Uma anedota para aliviar a tensão e que tem a ver-com-tudo-isso
Depois de um almoço pago pelas associações de classe de cada comensal (menos de um, como verão), saem do restaurante um magistrado, um membro do MP, um Defensor Público, um Delegado Federal, um conselheiro de TC, um procurador Federal e… um advogado. Eis que, de um chute em uma garrafa, exsurge um gênio, que concede um desejo para cada um. O juiz, é claro, foi o primeiro a pedir: “— Quero uma república só de juízes”. Instantaneamente, foi atendido. O membro do MP pediu uma república só de promotores e procuradores e assim por diante, até chegar a vez do advogado público, que pediu uma república… só de advogados públicos dos mais variados. E o advogado privado  ficou ali, solito, com seu terno surradinho (ele, que teve que pagar o seu próprio almoço). E o gênio lhe perguntou: “— Então, doutor, o que vai pedir?” E o causídico respondeu: “— Não quero nada. Apenas um cafezinho”.[5]


[1] O estagiário levanta a placa para dizer: arepublica tudo junto quer dizer não só “da República”, mas, fundamentalmente, d’a-republica (no sentido de ausência de República).

[2] Havia uma máxima na Alemanha, naqueles tempos, que diz: é direito tudo aquilo que beneficia o povo… Pois é. Leiam o livro Furschtbare Juristen (Os juristas do horror), de Ingo Müller. Ele explica como as consequências sempre vem depois…

[3] Lá vem outra nota do Dr.
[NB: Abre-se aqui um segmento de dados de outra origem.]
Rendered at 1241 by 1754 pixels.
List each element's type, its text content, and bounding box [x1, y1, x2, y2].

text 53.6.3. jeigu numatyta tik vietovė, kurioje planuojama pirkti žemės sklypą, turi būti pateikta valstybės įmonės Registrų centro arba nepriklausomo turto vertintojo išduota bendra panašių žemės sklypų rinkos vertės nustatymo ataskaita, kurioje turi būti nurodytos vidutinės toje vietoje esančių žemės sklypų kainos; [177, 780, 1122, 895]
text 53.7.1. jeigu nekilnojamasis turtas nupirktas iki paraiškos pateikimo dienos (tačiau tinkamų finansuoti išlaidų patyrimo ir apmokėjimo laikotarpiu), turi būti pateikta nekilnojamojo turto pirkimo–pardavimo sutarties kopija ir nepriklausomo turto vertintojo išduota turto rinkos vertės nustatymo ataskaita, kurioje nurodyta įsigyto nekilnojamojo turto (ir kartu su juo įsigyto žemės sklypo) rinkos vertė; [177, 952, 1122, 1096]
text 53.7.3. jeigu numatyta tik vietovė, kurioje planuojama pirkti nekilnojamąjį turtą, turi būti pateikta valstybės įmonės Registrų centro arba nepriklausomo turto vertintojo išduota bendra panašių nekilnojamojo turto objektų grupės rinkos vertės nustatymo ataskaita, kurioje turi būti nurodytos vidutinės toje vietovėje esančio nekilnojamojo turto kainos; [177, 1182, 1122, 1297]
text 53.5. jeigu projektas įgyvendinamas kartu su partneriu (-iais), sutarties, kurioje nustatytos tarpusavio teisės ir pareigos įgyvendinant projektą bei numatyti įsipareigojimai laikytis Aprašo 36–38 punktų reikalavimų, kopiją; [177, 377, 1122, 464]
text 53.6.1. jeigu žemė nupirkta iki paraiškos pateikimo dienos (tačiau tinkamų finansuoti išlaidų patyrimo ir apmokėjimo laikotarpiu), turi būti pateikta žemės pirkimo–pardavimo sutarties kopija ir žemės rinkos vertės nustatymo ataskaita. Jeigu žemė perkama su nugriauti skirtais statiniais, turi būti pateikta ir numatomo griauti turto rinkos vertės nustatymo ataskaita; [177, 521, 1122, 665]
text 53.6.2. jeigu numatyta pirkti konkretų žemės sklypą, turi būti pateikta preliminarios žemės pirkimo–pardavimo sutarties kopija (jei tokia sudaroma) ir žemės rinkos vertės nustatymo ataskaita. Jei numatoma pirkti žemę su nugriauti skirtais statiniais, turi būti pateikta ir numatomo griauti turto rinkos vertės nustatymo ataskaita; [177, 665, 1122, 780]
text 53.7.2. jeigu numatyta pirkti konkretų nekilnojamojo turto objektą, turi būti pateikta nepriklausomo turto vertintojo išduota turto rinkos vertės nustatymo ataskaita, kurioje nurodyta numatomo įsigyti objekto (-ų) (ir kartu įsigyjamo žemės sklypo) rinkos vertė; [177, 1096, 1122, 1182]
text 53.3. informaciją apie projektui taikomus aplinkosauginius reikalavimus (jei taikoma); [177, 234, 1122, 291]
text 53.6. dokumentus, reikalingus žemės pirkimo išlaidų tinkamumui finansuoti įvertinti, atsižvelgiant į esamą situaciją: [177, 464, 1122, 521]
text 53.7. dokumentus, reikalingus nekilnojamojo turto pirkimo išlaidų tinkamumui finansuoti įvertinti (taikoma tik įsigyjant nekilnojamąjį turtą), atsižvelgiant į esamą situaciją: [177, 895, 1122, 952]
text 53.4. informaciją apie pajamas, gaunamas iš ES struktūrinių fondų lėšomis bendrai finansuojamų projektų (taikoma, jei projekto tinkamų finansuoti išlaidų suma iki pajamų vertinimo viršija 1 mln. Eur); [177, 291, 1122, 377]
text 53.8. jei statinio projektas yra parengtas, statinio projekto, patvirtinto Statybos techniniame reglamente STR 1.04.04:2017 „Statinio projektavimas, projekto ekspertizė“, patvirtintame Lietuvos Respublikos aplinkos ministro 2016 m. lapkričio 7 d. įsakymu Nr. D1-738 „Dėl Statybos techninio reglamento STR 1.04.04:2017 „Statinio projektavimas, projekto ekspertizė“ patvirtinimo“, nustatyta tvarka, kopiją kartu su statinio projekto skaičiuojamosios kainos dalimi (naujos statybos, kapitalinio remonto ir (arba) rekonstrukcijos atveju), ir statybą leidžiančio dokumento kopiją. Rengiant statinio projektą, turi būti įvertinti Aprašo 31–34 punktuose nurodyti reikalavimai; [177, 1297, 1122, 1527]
Bochenek dizendo que não houve intervenção da Universidade. OK; não é necessário! Rendo-me antecipadamente: não foi intervenção; o juiz apenas requisitou a professora sem consultar o Reitor! – está bem assim?

[4] Aliás, Pindorama está se transformando em uma várzea. Aqui uma associação civil – espécie de ONG – dá ordens para todos, sem marco regulatório. Qual é o fundamento de validade das Normas (sic) da ABNT? Sim, falo da ABNT (que todos os alunos temem nas bancas de monografia, mestrado e doutorado), que, sem fins lucrativos (é o que consta no Google), obriga a todos trocarem de tomadas elétricas uma vez a cada seis meses (eu gostaria de colocar uma fabrica de tomadas e plugues!), exigindo pinos triplos, depois mais grossos, notas de rodapé nos textos, número de paginas, novo tipo de lâmpadas, tipos de fiação … e a malta toda obedece. Interessante: normas técnicas, ciência, tecnologia. Queria conhecer a expertise dos diretores. Mas nenhum dos procers da ABNT possui curriculum lates (que, ao que parece, deve seguir as “normas” – sic-  da ABNT). Escreverei sobre isso na próxima coluna. Sintomas. Muitos sintomas.

[5] O estagiário levanta a placa: “a piada é autoexplicativa. Em 30 segundos ele se autodestruirá”!